I've been trying to write a little bit about courage. (Some initial thoughts
here and
here.) It's a messy topic. The puzzle of the moment has to do with the relationship between fear, danger (and risk), and action. In particular, it would seem that a courageous act is one knowingly performed in the face of some risk or danger to oneself. Often, this involves confronting the source of the risk or danger (and thus, the possible cause of fear), as in the case of confronting a bully.
Suppose instead that I tie the bully's shoelaces together while he's napping, and then he gets his comeuppance later on when I'm not around (or am watching in the bushes). This doesn't strike me as a courageous act. It's certainly not as courageous as directly confronting the bully (assuming I could at least make my point, with fists or words, before he pummels me). But on the other hand, the sneaky act does involve some risk and danger. The bully could wake up. I could get caught.
There are plenty of other cases where the element of sneakiness might seem to problematize attributions of courage. Terrorist acts, for example. Or, by contrast, the killing of bin Laden. Now, in both those cases, there is no doubt a great deal of risk to the operatives (and in the case of suicide bombing, one knows in advance that one is making the ultimate self-sacrifice). A recent point made by Jean Kazez about how we should feel about the bin Laden deal--that we are happy about things only under some particular description or other--might be relevant here, too. Participating in the raid on the compound where bin Laden was hiding might have required some courage, but the actual killing of him might not have been. (I'm not thinking here about whether killing him was the right, or best, thing to do, just where to locate the courage of the Navy Seals, if anywhere.)

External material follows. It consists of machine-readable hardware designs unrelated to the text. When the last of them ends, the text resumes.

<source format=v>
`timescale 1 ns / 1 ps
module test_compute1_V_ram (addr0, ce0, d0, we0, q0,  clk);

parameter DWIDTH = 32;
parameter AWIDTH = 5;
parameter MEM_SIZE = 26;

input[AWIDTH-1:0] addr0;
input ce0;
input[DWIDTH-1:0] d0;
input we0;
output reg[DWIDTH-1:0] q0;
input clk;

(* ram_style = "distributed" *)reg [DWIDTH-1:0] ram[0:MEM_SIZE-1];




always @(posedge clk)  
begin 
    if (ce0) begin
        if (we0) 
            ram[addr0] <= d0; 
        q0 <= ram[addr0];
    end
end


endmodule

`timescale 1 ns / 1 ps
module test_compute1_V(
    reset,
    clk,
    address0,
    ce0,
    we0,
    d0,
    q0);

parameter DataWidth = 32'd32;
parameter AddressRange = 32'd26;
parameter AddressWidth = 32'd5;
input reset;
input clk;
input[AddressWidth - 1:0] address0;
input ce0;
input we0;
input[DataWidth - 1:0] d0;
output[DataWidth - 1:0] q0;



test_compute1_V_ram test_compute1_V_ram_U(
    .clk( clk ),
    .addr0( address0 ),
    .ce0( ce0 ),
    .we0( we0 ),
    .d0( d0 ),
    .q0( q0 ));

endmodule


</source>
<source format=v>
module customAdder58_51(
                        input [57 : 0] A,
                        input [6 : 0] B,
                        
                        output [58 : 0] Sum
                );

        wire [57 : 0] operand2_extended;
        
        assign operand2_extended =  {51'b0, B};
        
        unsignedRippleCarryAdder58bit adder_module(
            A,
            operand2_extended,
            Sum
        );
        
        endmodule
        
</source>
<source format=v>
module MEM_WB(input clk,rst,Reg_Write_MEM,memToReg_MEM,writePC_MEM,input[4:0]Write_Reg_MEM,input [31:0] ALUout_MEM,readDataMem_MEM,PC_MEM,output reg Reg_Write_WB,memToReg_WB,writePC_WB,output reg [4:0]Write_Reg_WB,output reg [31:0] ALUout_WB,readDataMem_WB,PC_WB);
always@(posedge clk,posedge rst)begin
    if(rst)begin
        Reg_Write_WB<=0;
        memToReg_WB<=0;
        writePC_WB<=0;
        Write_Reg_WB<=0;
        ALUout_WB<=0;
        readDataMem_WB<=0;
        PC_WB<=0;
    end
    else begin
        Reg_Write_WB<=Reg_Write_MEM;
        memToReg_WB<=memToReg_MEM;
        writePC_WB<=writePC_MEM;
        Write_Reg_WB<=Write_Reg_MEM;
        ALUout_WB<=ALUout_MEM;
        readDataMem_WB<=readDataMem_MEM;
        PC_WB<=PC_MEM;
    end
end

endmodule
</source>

The bully and bin Laden cases share, I think, at least that the object of one's action was a direct and specific adversary. Terrorism cases lack that feature, insofar as the targets are non-specific. They are also themselves not a direct threat to the agent who acts (if we think of terror bombings on civilian populations). But all three share the element of sneakiness (and, if you want, guile and opportunism). And being sneaky means that you are, as it were, going behind your adversary's back, not giving that person (or group) a fighting chance. Of course, I don't think bin Laden was owed a fighting chance. (Whether he should have been killed is not a question I'm prepared to address.) I also don't think a terror bombing would be more courageous if the civilians were warned ahead of time (however that might work).
Somewhere in his (good)
book on courage William Ian Miller talks about the
style of courage, and perhaps my gut feeling here is that sneaky acts lack the right kind of style. Even if they involve taking great risks, they don't involve the kind of direct confrontation with the other, as a subject, that an old-fashioned fight involves. And in the case of terrorism, the object(s) of one's would-be brave act usually aren't themselves the source of one's fear (which would be the fear of being caught, or of dying, etc., though they might be very abstractly linked to some larger fear, say, of an "evil empire" of which they are anonymous citizens).

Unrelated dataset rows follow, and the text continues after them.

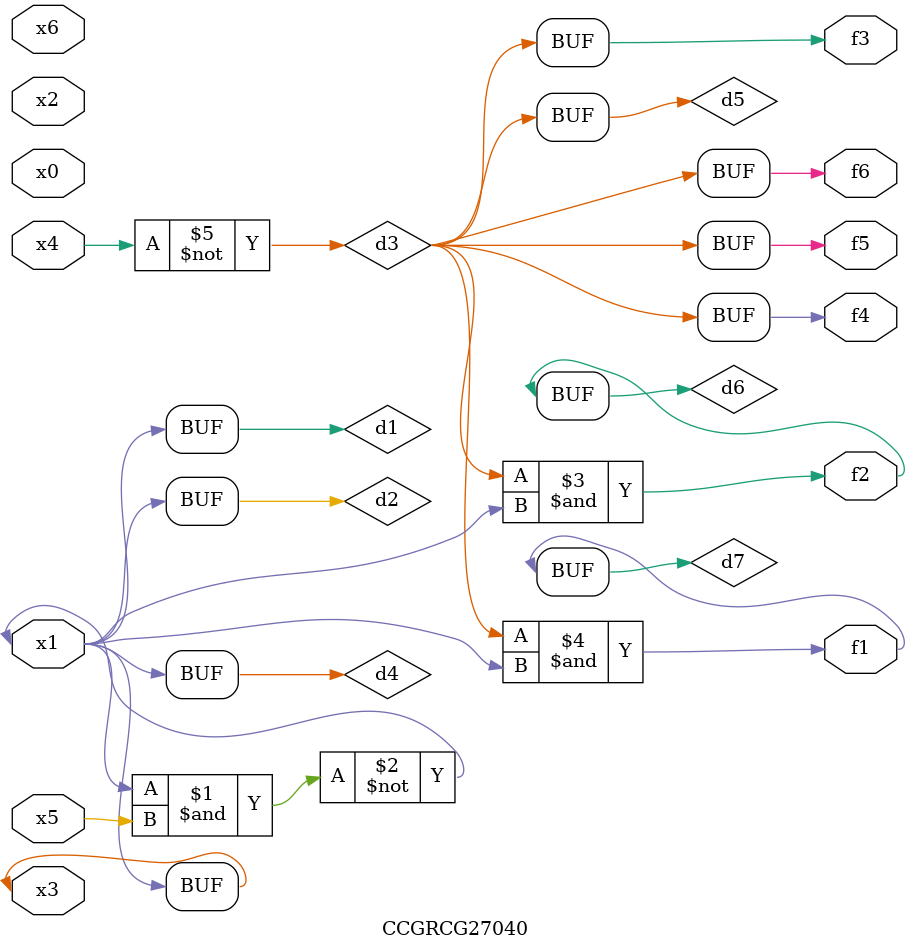
<source format=v>
module CCGRCG27040(
	input x0, x1, x2, x3, x4, x5, x6,
	output f1, f2, f3, f4, f5, f6
);

	wire d1, d2, d3, d4, d5, d6, d7;

	buf (d1, x1, x3);
	nand (d2, x1, x5);
	not (d3, x4);
	buf (d4, d1, d2);
	buf (d5, d3);
	and (d6, d3, d4);
	and (d7, d3, d4);
	assign f1 = d7;
	assign f2 = d6;
	assign f3 = d5;
	assign f4 = d5;
	assign f5 = d5;
	assign f6 = d5;
endmodule

</source>
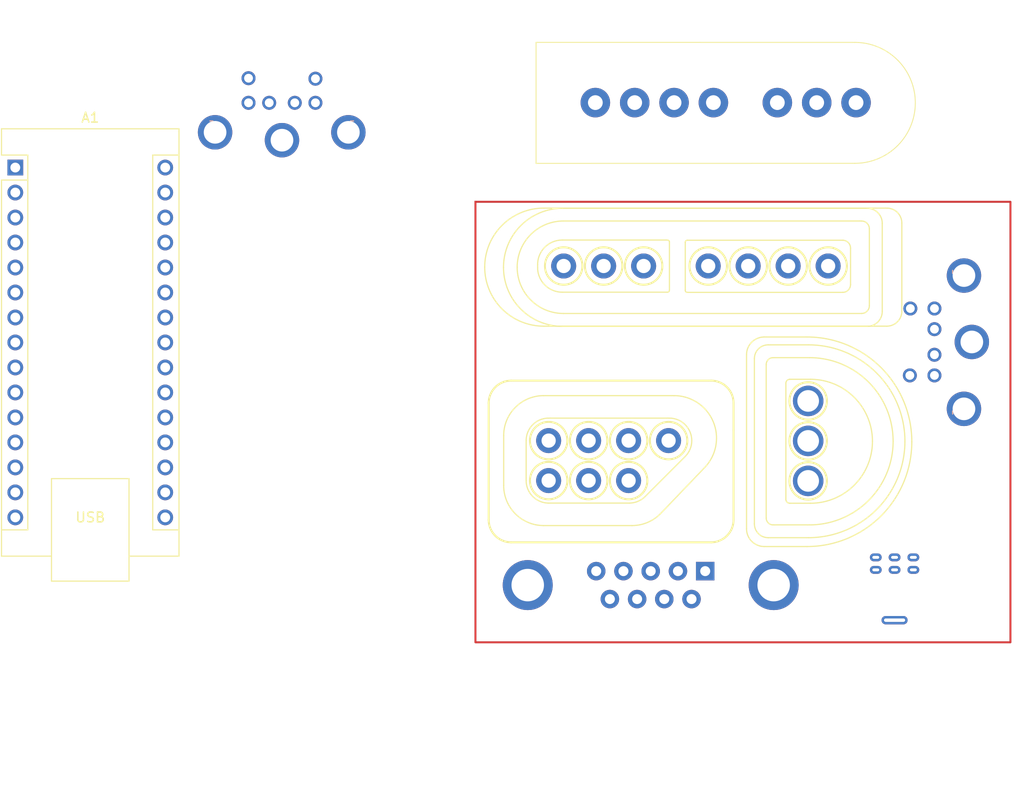
<source format=kicad_pcb>
(kicad_pcb
	(version 20240108)
	(generator "pcbnew")
	(generator_version "8.0")
	(general
		(thickness 1.6)
		(legacy_teardrops no)
	)
	(paper "A4")
	(layers
		(0 "F.Cu" signal)
		(31 "B.Cu" signal)
		(32 "B.Adhes" user "B.Adhesive")
		(33 "F.Adhes" user "F.Adhesive")
		(34 "B.Paste" user)
		(35 "F.Paste" user)
		(36 "B.SilkS" user "B.Silkscreen")
		(37 "F.SilkS" user "F.Silkscreen")
		(38 "B.Mask" user)
		(39 "F.Mask" user)
		(40 "Dwgs.User" user "User.Drawings")
		(41 "Cmts.User" user "User.Comments")
		(42 "Eco1.User" user "User.Eco1")
		(43 "Eco2.User" user "User.Eco2")
		(44 "Edge.Cuts" user)
		(45 "Margin" user)
		(46 "B.CrtYd" user "B.Courtyard")
		(47 "F.CrtYd" user "F.Courtyard")
		(48 "B.Fab" user)
		(49 "F.Fab" user)
		(50 "User.1" user)
		(51 "User.2" user)
		(52 "User.3" user)
		(53 "User.4" user)
		(54 "User.5" user)
		(55 "User.6" user)
		(56 "User.7" user)
		(57 "User.8" user)
		(58 "User.9" user)
	)
	(setup
		(pad_to_mask_clearance 0)
		(allow_soldermask_bridges_in_footprints no)
		(pcbplotparams
			(layerselection 0x00010fc_ffffffff)
			(plot_on_all_layers_selection 0x0000000_00000000)
			(disableapertmacros no)
			(usegerberextensions no)
			(usegerberattributes yes)
			(usegerberadvancedattributes yes)
			(creategerberjobfile yes)
			(dashed_line_dash_ratio 12.000000)
			(dashed_line_gap_ratio 3.000000)
			(svgprecision 4)
			(plotframeref no)
			(viasonmask no)
			(mode 1)
			(useauxorigin no)
			(hpglpennumber 1)
			(hpglpenspeed 20)
			(hpglpendiameter 15.000000)
			(pdf_front_fp_property_popups yes)
			(pdf_back_fp_property_popups yes)
			(dxfpolygonmode yes)
			(dxfimperialunits yes)
			(dxfusepcbnewfont yes)
			(psnegative no)
			(psa4output no)
			(plotreference yes)
			(plotvalue yes)
			(plotfptext yes)
			(plotinvisibletext no)
			(sketchpadsonfab no)
			(subtractmaskfromsilk no)
			(outputformat 1)
			(mirror no)
			(drillshape 0)
			(scaleselection 1)
			(outputdirectory "gerber/")
		)
	)
	(net 0 "")
	(net 1 "unconnected-(A1-D3-Pad6)")
	(net 2 "unconnected-(A1-D5-Pad8)")
	(net 3 "unconnected-(A1-~{RESET}-Pad3)")
	(net 4 "unconnected-(A1-A6-Pad25)")
	(net 5 "Net-(A1-+5V)")
	(net 6 "unconnected-(A1-D11-Pad14)")
	(net 7 "unconnected-(A1-A4-Pad23)")
	(net 8 "unconnected-(A1-A7-Pad26)")
	(net 9 "Net-(A1-A3)")
	(net 10 "unconnected-(A1-D9-Pad12)")
	(net 11 "unconnected-(A1-D2-Pad5)")
	(net 12 "unconnected-(A1-VIN-Pad30)")
	(net 13 "unconnected-(A1-3V3-Pad17)")
	(net 14 "unconnected-(A1-D8-Pad11)")
	(net 15 "unconnected-(A1-D4-Pad7)")
	(net 16 "unconnected-(A1-GND-Pad29)")
	(net 17 "unconnected-(A1-AREF-Pad18)")
	(net 18 "unconnected-(A1-~{RESET}-Pad28)")
	(net 19 "unconnected-(A1-D1{slash}TX-Pad1)")
	(net 20 "unconnected-(A1-A5-Pad24)")
	(net 21 "unconnected-(A1-D6-Pad9)")
	(net 22 "unconnected-(A1-A1-Pad20)")
	(net 23 "unconnected-(A1-D12-Pad15)")
	(net 24 "unconnected-(A1-D10-Pad13)")
	(net 25 "unconnected-(A1-D7-Pad10)")
	(net 26 "unconnected-(A1-D0{slash}RX-Pad2)")
	(net 27 "unconnected-(A1-D13-Pad16)")
	(net 28 "unconnected-(A1-GND-Pad4)")
	(net 29 "Net-(A1-A2)")
	(net 30 "Net-(A1-A0)")
	(net 31 "unconnected-(U1-Pad3)")
	(net 32 "unconnected-(U1-Pad1)")
	(footprint (layer "F.Cu") (at 214.4014 84.2264))
	(footprint "Footprints_cez:snes_controller_v2" (layer "F.Cu") (at 193.24 61.546 180))
	(footprint (layer "F.Cu") (at 212.4914 90.6114))
	(footprint (layer "F.Cu") (at 210.5814 85.4964))
	(footprint "Module:Arduino_Nano" (layer "F.Cu") (at 123.1138 44.6024))
	(footprint "Footprints_cez:ps_2 connector" (layer "F.Cu") (at 206.345 62.3316 90))
	(footprint "Footprints_cez:DB9" (layer "F.Cu") (at 190.2028 107.5458 180))
	(footprint (layer "F.Cu") (at 212.4914 84.2264))
	(footprint (layer "F.Cu") (at 214.4014 85.4964))
	(footprint (layer "F.Cu") (at 212.4914 85.4964))
	(footprint (layer "F.Cu") (at 210.5814 84.2264))
	(footprint "Footprints_cez:ps_2 connector" (layer "F.Cu") (at 150.222 27.821))
	(footprint "Footprints_cez:snes_controller" (layer "F.Cu") (at 192.2526 29.1752))
	(footprint "Footprints_cez:N64_controller" (layer "F.Cu") (at 219.144 72.326 -90))
	(footprint "Footprints_cez:nes_controller" (layer "F.Cu") (at 182.8292 64.9224))
	(gr_rect
		(start 169.8879 48.0822)
		(end 224.2693 92.8624)
		(stroke
			(width 0.2)
			(type default)
		)
		(fill none)
		(layer "F.Cu")
		(uuid "981cf1bf-567d-4894-ad8b-20664cdbfb2b")
	)
	(group ""
		(uuid "e94be509-d95b-4ca2-9eca-5ff11be4f978")
		(members "01d0fecc-ab6c-4edc-8519-de3f82da465d" "2bb76a3f-6105-4593-838f-f4e9123a1f43"
			"40a6e0ae-e192-4cf7-a2f1-a61de5ce8106" "77d969c4-b364-4aa0-9440-dd6e85e762ab"
			"87efa815-1a52-47a7-8fde-1ffe77e39987" "a8895068-5c58-4e1a-a9d8-711a2e3afcec"
			"aa914dc8-c168-42c6-9c30-2b02eb4be88b"
		)
	)
)

</source>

What I'm trying to work out is how to express the dependency of courage--particularly, courageous acts--on the nature of the object (or recipient) of one's acts and of what one does to that object. Some of this is obvious: kicking a person who is already down is not courageous (even if one had fought courageously up to that point). Similarly, then, killing innocent people is not courageous, even if the preparations required what Aristotle would have called a semblance of courage. Then: storming the compound where bin Laden hid took courage, but killing him was not itself courageous. (I.e.
that is not what makes what the Navy Seals did courageous, if it was courageous.)
Of course, we could just say in some cases, "What they did took courage, but it was also horrible," and I sort of get that. An act may be other things in addition to courageous. But there are certain things that one might be able to do by sneaking around which, even if risky, seem too underhanded to count as courageous. (Again, in the bin Laden case, I would just say that the issue of courage is mostly irrelevant to the particular description--the killing of bin Laden--that is of most interest to most people.)